La traviata – Opera in three acts to a libretto by Francesco Maria Piave after Alexandre Dumas fils’s play La Dame aux camélias
Violetta Valéry – Norah Amsellem
Alfredo Germont – Charles Castronovo
Giorgio Germont – Mariusz Kwiecien
Flora Bervoix – Monika-Evelin Liiv
Annina – Elizabeth Sikora
Doctor Grenvil – Graeme Broadbent
Baron Douphol – Eddie Wade
Gastone de Letorières – Haoyin Xue
Marquis d’Obigny – Kostas Smoriginas
Giuseppe – Neil Gillespie
Messenger – Charbel Mattar
Servant – Jonathan Coad
The Royal Opera Chorus
The Orchestra of the Royal Opera House
Richard Eyre – Original production
Patrick Young – Revival Director
Bob Crowley – Designs
Jean Kalman – Lighting
Jane Gibson – Director of Movement
Reviewed by: Kevin Rogers
Reviewed: 30 January, 2008
Venue: The Royal Opera House, Covent Garden, London
This production of “La traviata”, from 1994, tells the story well. Never are the main characters sidelined. In the title role now is the French soprano Norah Amsellem who made her Royal Opera House debut as Violetta in 2005; she is very different from Netrebko. Where the latter sang as though she had never had so much as a cold, Amsellem invests characterisation such that one knows there is tragedy that she is keeping hidden. This unwillingness to admit defeat gives Amsellem’s performance a dramatic edge absent from Netrebko’s. Violetta’s protracted death, the whole of Act Three, was captivating and the false hopes raised at the end leading to her demise were genuinely spine-tingling.
American tenor Charles Castronovo sung Alfredo for Royal Opera in 2005 and 2006; he has slotted into the part as the sexy hunter very well.

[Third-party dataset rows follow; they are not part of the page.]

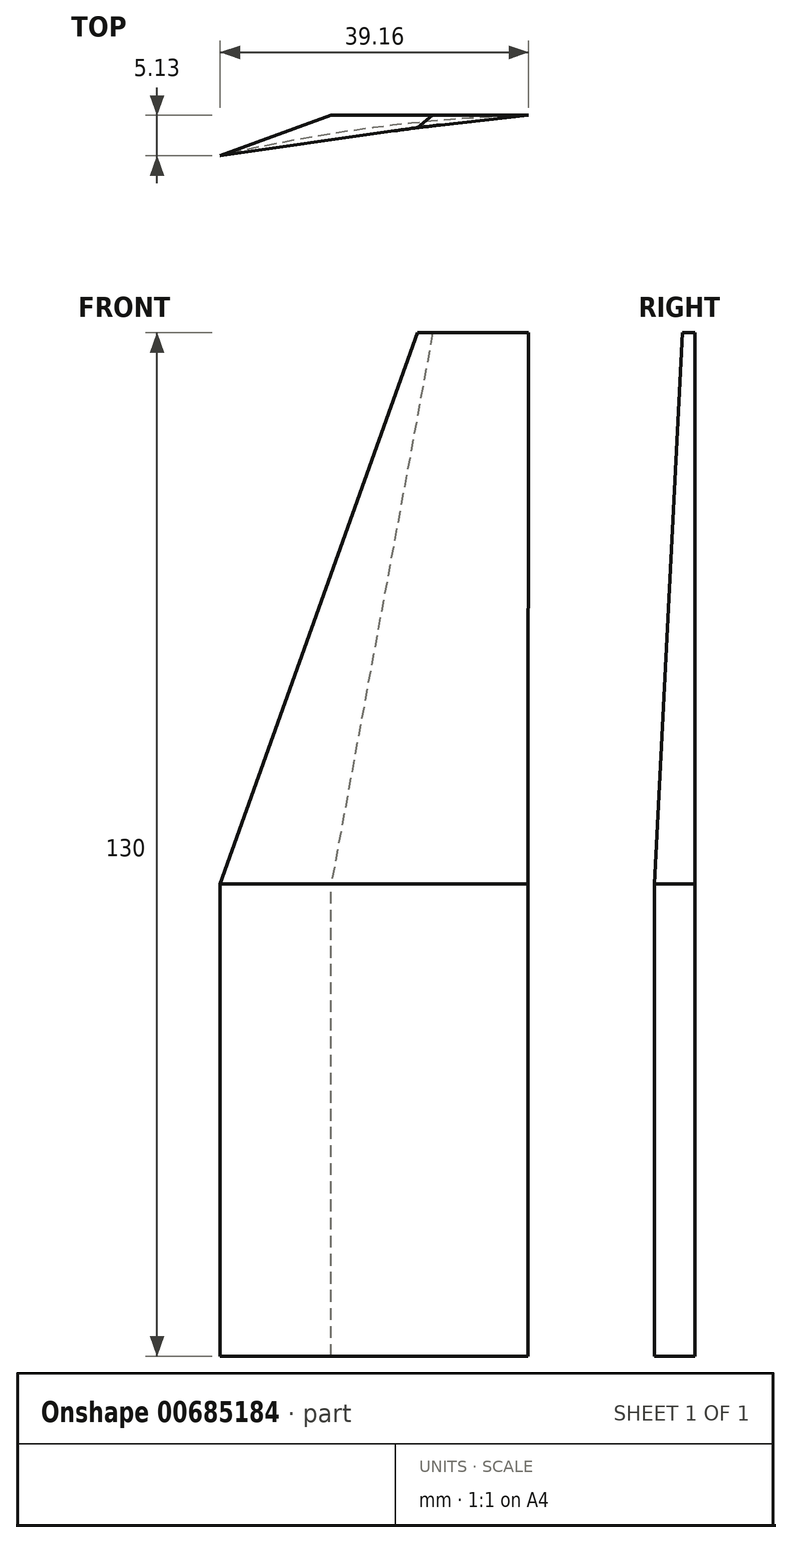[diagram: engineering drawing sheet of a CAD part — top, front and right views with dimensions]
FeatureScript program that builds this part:
annotation { "Feature Type Name" : "Feature", "Feature Type Description" : "" }
export const myFeature = defineFeature(function(context is Context, id is Id, definition is map)
    precondition{}
    {
        {
            var Q0;
            Q0=qCreatedBy(makeId("Top.planeOp"),FACE);
            var sketch = newSketch(context, id + "F0", { "sketchPlane" : qUnion([Q0])});
            skLineSegment(sketch, "E0", {"start": v(0, 0) * mm, "end": v(-14.1, -5.13) * mm});
            skLineSegment(sketch, "E1", {"start": v(0, 0) * mm, "end": v(25, 0) * mm});
            skArc(sketch, "E2", {"start": v(25, 0) * mm, "mid": v(5.32, -1.58) * mm, "end": v(-14.1, -5.13) * mm});
            skSolve(sketch);
        }
        {
            var Q0;
            Q0=makeQuery(id+"F0.imprint","IMPRINT",FACE,{"disambiguationData":[TD([[makeQuery(id+"F0.imprint","IMPRINT",EDGE,{"derivedFrom":sQuery(id+"F0.wireOp",EDGE,"E0")}),1.0]])]});
            cPlane(context, id + "F1", {"entities" : qUnion([Q0]), "cplaneType" : CPlaneType.OFFSET, "offset" : 60 * mm, "width" : 150 * mm, "height" : 150 * mm});
        }
        {
            var Q0;
            Q0=qCreatedBy(id+"F1.planeOp",FACE);
            var sketch = newSketch(context, id + "F2", { "sketchPlane" : qUnion([Q0])});
            skLineSegment(sketch, "E3.0", {"start": v(0, 0) * mm, "end": v(25, 0) * mm});
            skLineSegment(sketch, "E3.1", {"start": v(0, 0) * mm, "end": v(-14.1, -5.13) * mm});
            skArc(sketch, "E3.2", {"start": v(25, 0) * mm, "mid": v(5.32, -1.58) * mm, "end": v(-14.1, -5.13) * mm});
            skSolve(sketch);
        }
        {
            var Q0;
            Q0=qCreatedBy(id+"F1.planeOp",FACE);
            cPlane(context, id + "F3", {"entities" : qUnion([Q0]), "cplaneType" : CPlaneType.OFFSET, "offset" : 70 * mm, "width" : 150 * mm, "height" : 150 * mm});
        }
        {
            var Q0;
            Q0=qCreatedBy(id+"F3.planeOp",FACE);
            var sketch = newSketch(context, id + "F4", { "sketchPlane" : qUnion([Q0])});
            skLineSegment(sketch, "E4", {"start": v(12.9, 0) * mm, "end": v(10.97, -1.55) * mm});
            skLineSegment(sketch, "E5", {"start": v(10.97, -1.55) * mm, "end": v(25.06, 0) * mm});
            skLineSegment(sketch, "E6", {"start": v(25.06, 0) * mm, "end": v(12.9, 0) * mm});
            skSolve(sketch);
        }
        {
            var Q0;
            Q0=makeQuery(id+"F0.imprint","IMPRINT",FACE,{"disambiguationData":[TD([[makeQuery(id+"F0.imprint","IMPRINT",EDGE,{"derivedFrom":sQuery(id+"F0.wireOp",EDGE,"E0")}),1.0]])]});
            var Q1;
            Q1=makeQuery(id+"F2.imprint","IMPRINT",FACE,{"disambiguationData":[TD([[makeQuery(id+"F2.imprint","IMPRINT",EDGE,{"derivedFrom":sQuery(id+"F2.wireOp",EDGE,"E3.0")}),-1.0]])]});
            loft(context, id + "F5", {"sheetProfilesArray" : [{ "sheetProfileEntities" : qUnion([Q0]) }, { "sheetProfileEntities" : qUnion([Q1]) }]});
        }
        {
            var Q1;
            Q1=makeQuery(id+"F4.imprint","IMPRINT",FACE,{"disambiguationData":[TD([[makeQuery(id+"F4.imprint","IMPRINT",EDGE,{"derivedFrom":sQuery(id+"F4.wireOp",EDGE,"E4")}),1.0]])]});
            var Q2;
            Q2=makeQuery(id+"F5.opLoft","CAP_FACE",FACE,{"disambiguationData":[OSD([makeQuery(id+"F2.imprint","IMPRINT",FACE,{"disambiguationData":[TD([[makeQuery(id+"F2.imprint","IMPRINT",EDGE,{"derivedFrom":sQuery(id+"F2.wireOp",EDGE,"E3.0")}),-1.0]])]})])],"isStart":true});
            loft(context, id + "F6", {"operationType" : NewBodyOperationType.ADD, "sheetProfilesArray" : [{ "sheetProfileEntities" : qUnion([Q1]) }, { "sheetProfileEntities" : qUnion([Q2]) }]});
        }
    });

Looking handsome throughout, though, does rob his transition from love-puppy to love-crushed man. No matter, for his is a confident and seductive performance, which revels in the joy of all things naughty but nice. In Act Two, when Alfredo realises his precarious financial situation and resolves to wipe out his shame, was vigorous and highlighted Castronovo’s great dramatic presence, anger maintained through the gambling scene. The tender duet between the lovers in Act Three, in which they forget the hopelessness of their situation, was heartbreaking and properly pathetic.
Polish baritone Mariusz Kwiecien is making his debut in the role of Germont. It shows. This was a very insecure performance, which may be down to nerves but seems more likely due to unfamiliarity with the role. Maurizio Benini had to encourage him on every entry and Kwiecien was fortunate in not having to move much as this allowed him to focus on the words. Such concentration allowed him to be appositely emotionally detached from the catastrophe unfolding in Act Two but was a failing in Act Three.
Elizabeth Sikora as Annina, Violetta’s ever-helpful maid, busied her way about the set and Eddie Wade, the Baron, was haughty enough throughout. Benini has settled down (when compared to Cast A’s first night) and achieved great playing and integration with his singers. The score sounded fresh and abounded in detail, and the delicacy he coaxed from the orchestra in the final act was notable; despite being punctured by raucous coughing, this was transporting.